Lesson learned. I will shut up and plan the best I can. He will deal with whatever comes up. He can help my daughter shop for whatever costumes she may need for her dance recital. He will rise each morning at 4:30 am to medicate our son with special needs, through his feeding tube, while he sleeps. He will write the children who are away at camp.

Let’s not forget the children’s independence here. When I tell some people my children will be at sleep-away camp all summer, I occasionally get a look of pity or horror – surely I must be an awful mother to send my children away. They love camp because they get to be their own person, independent of their parents. There is no one to nag them about how to act or what to wear. Sure, they have counselors but they care much less about the minutiae of life than a mother does.

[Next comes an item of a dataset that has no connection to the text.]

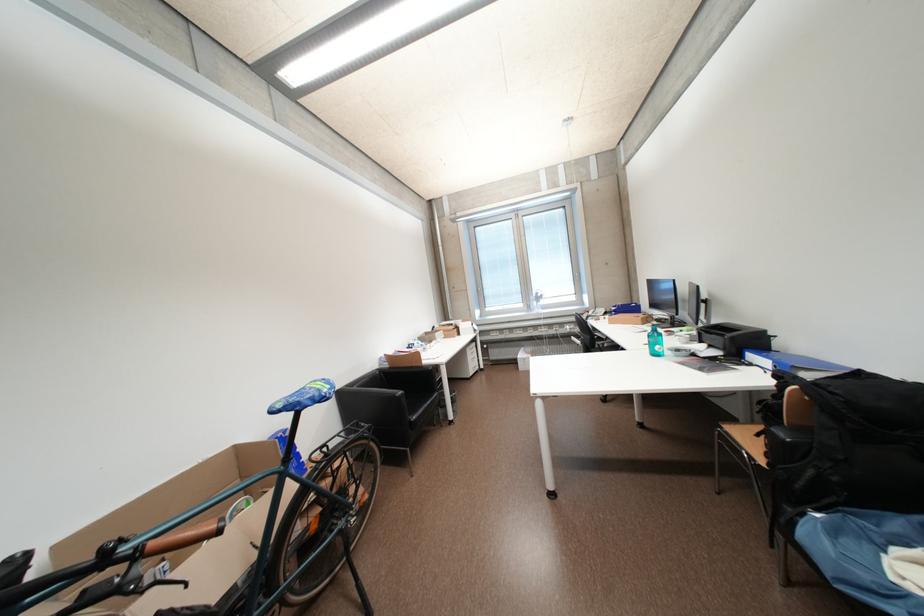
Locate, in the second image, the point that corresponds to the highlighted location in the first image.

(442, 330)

Take for instance my fourteen-year-old son who left a week ago. I am loathe to look at the camp website to catch a glimpse of my precious child, but I briefly succumbed to peer pressure to take a peek. As expected, my son looked adorable and happy. It’s his fourth year and he asked to go for the whole summer – of course he’s happy. But does he have to wear that dorky camouflage hat that he pilfered from his brother? To make it worse, in my next email to him I felt the need to suggest that he not wear it all the time as it doesn’t really match any of his clothes and he looks super cute without it. I can’t believe I’m even admitting that I did that. Shame on me…leave the child to wear whatever he damn well pleases without me spying on him.

I told the children who will be home with their Dad that I care about three things, and in this order: the people in the house, the dog, and my potted outdoor plants. I trust them to help each other, feed the dog, and water the plants. Mostly they just need to take care of themselves. Yet another life lesson I’m imparting in my joyful absence.